Unbalanced circuits are to be contrasted to balanced circuits where the transmission paths are impedance balanced (the impedances are identical).

==Examples==
===Passive filter===

Comparison of unbalanced (A) and balanced (B) simple low-pass filters

The figure shows two versions of a simple low-pass filter, unbalanced version (A) and balanced version (B). Both circuits have exactly the same effect as filters, they have the same transfer function. However, on the unbalanced circuit, the bottom pole of the input port is connected directly to the bottom pole of the output port. Thus, the impedance between the top poles is greater than the impedance between the bottom poles from input to output. For a circuit to be balanced the impedance of the top leg must be the same as the impedance of the bottom leg so that the transmission paths are identical. To achieve this, the inductor in the balanced version is split into two equal inductors, each with half the original inductance.

===Tuned amplifier===

Typical common emitter tuned amplifier

The figure shows the circuit of a typical tuned amplifier. The lower pole of the input port is connected directly to the lower pole of the output port. This connection also forms the negative rail of the supply voltage. This scheme is typical of many electronic circuits that are not required to have differential inputs or outputs. An example of a circuit that does not follow this pattern is the differential amplifier.

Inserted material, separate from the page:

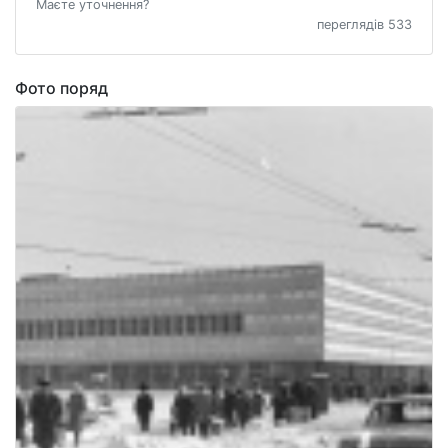
Маєте уточнення?
переглядів 533
Фото поряд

==Advantages and disadvantages==
The basic advantage of using an unbalanced circuit topology, as compared to an equivalent balanced circuit, is that far fewer components are required. The difficulties come when a port of the circuit is to be connected to a transmission line or to an external device that's designed for balanced operation. Many transmission lines are intrinsically an unbalanced format such as the widely used coaxial cable. In such cases the circuit can be directly connected to the line. However, connecting an unbalanced circuit to, for instance, a twisted pair line, which is an intrinsically balanced format, makes the line susceptible to common-mode interference.

For this reason, balanced lines are normally driven from balanced circuits. One option is to redesign the circuit so that it is properly impedance balanced. If that is not possible or desirable, a balun, a device for interfacing balanced and unbalanced circuits, may be used.